| Goal of the exercise |
Lines, not repeats, are what count: give the number of lines below that hold "COVID", and nothing more.

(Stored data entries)

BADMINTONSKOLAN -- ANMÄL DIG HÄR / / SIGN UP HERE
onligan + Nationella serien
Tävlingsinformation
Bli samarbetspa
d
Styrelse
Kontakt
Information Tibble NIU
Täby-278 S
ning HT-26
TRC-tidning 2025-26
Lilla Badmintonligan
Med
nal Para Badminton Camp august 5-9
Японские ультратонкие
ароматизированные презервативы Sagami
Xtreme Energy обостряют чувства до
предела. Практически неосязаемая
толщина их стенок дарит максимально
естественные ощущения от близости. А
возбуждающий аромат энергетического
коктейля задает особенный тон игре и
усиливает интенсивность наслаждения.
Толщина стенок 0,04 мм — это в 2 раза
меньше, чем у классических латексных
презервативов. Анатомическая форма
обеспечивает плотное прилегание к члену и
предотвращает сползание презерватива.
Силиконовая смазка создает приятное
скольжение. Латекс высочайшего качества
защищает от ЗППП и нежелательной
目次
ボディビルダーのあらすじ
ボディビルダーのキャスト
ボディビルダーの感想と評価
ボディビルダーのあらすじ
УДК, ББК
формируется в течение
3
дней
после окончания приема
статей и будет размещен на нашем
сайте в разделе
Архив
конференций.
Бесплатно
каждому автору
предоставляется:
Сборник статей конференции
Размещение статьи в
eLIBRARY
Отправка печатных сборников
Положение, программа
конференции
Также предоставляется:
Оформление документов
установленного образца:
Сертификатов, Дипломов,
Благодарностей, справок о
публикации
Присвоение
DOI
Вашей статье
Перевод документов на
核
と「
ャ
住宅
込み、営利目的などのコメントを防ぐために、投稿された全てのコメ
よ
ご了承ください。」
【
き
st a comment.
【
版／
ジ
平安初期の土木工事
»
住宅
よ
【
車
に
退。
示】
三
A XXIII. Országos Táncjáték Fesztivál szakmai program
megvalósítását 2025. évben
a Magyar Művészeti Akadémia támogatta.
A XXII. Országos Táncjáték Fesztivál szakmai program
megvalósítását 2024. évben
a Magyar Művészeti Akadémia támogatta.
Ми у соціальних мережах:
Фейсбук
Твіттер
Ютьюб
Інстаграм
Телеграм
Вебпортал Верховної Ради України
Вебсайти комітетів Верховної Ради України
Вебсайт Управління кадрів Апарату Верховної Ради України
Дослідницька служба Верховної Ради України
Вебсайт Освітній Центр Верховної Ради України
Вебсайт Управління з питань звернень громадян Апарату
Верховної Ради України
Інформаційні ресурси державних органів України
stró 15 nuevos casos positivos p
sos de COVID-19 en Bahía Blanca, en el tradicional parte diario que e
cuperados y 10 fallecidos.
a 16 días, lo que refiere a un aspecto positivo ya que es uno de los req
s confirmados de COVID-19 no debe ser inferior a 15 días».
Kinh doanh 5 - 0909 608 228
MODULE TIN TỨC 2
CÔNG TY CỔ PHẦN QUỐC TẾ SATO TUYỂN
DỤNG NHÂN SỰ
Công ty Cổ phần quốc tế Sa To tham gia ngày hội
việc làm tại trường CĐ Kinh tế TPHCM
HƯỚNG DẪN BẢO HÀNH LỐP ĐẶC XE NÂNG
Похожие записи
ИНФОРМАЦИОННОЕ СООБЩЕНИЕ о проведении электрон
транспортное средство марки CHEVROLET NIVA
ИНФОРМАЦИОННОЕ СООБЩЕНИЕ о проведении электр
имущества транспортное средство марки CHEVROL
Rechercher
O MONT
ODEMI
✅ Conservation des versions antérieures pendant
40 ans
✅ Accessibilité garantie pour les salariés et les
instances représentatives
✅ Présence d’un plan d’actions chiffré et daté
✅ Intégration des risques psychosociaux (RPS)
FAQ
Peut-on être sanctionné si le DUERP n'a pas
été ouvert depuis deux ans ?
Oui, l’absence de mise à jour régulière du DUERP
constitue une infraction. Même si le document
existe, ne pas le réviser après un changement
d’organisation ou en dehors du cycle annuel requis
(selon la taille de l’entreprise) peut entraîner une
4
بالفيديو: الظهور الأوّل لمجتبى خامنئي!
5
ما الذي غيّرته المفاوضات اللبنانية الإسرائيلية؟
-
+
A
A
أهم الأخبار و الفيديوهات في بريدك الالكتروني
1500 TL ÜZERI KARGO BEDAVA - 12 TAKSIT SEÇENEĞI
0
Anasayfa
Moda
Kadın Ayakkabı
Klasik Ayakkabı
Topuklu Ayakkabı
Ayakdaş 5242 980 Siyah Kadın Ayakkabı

| Solution to this exercise |
2